• [PROMPT]:
From the records below, transcribe only the lines running from the one with "Promise Scholarship (Sections 28-33)" through the one with "Responsibilities. The bill". Keep both of those end lines.

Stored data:
◆ ◆ ◆ ◆ ◆ ◆ ◆

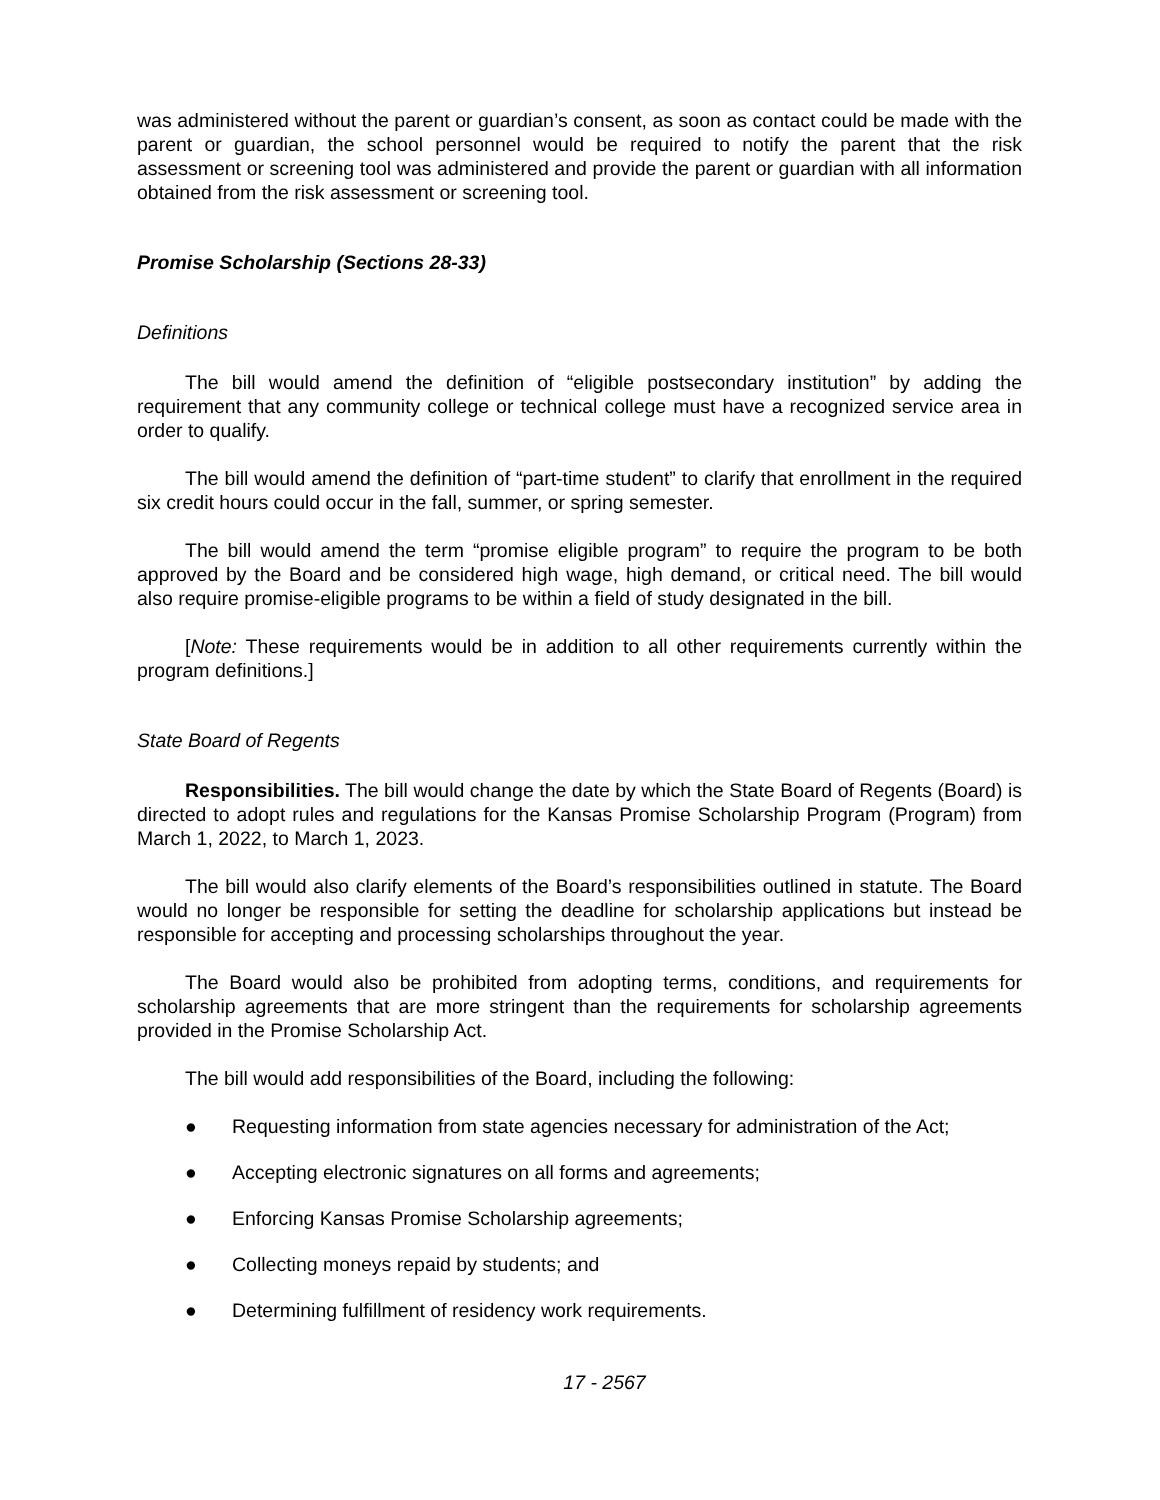was administered without the parent or guardian’s consent, as soon as contact could be made with the parent or guardian, the school personnel would be required to notify the parent that the risk assessment or screening tool was administered and provide the parent or guardian with all information obtained from the risk assessment or screening tool.
Promise Scholarship (Sections 28-33)
Definitions
The bill would amend the definition of “eligible postsecondary institution” by adding the requirement that any community college or technical college must have a recognized service area in order to qualify.
The bill would amend the definition of “part-time student” to clarify that enrollment in the required six credit hours could occur in the fall, summer, or spring semester.
The bill would amend the term “promise eligible program” to require the program to be both approved by the Board and be considered high wage, high demand, or critical need. The bill would also require promise-eligible programs to be within a field of study designated in the bill.
[Note: These requirements would be in addition to all other requirements currently within the program definitions.]
State Board of Regents
Responsibilities. The bill would change the date by which the State Board of Regents (Board) is directed to adopt rules and regulations for the Kansas Promise Scholarship Program (Program) from March 1, 2022, to March 1, 2023.
The bill would also clarify elements of the Board’s responsibilities outlined in statute. The Board would no longer be responsible for setting the deadline for scholarship applications but instead be responsible for accepting and processing scholarships throughout the year.
The Board would also be prohibited from adopting terms, conditions, and requirements for scholarship agreements that are more stringent than the requirements for scholarship agreements provided in the Promise Scholarship Act.
The bill would add responsibilities of the Board, including the following:
● Requesting information from state agencies necessary for administration of the Act;
● Accepting electronic signatures on all forms and agreements;
● Enforcing Kansas Promise Scholarship agreements;
● Collecting moneys repaid by students; and
● Determining fulfillment of residency work requirements.
17 - 2567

◆ ◆ ◆ ◆ ◆ ◆ ◆

• [YOUR RESPONSE]:
Promise Scholarship (Sections 28-33)
Definitions
The bill would amend the definition of “eligible postsecondary institution” by adding the requirement that any community college or technical college must have a recognized service area in order to qualify.
The bill would amend the definition of “part-time student” to clarify that enrollment in the required six credit hours could occur in the fall, summer, or spring semester.
The bill would amend the term “promise eligible program” to require the program to be both approved by the Board and be considered high wage, high demand, or critical need. The bill would also require promise-eligible programs to be within a field of study designated in the bill.
[Note: These requirements would be in addition to all other requirements currently within the program definitions.]
State Board of Regents
Responsibilities. The bill would change the date by which the State Board of Regents (Board) is directed to adopt rules and regulations for the Kansas Promise Scholarship Program (Program) from March 1, 2022, to March 1, 2023.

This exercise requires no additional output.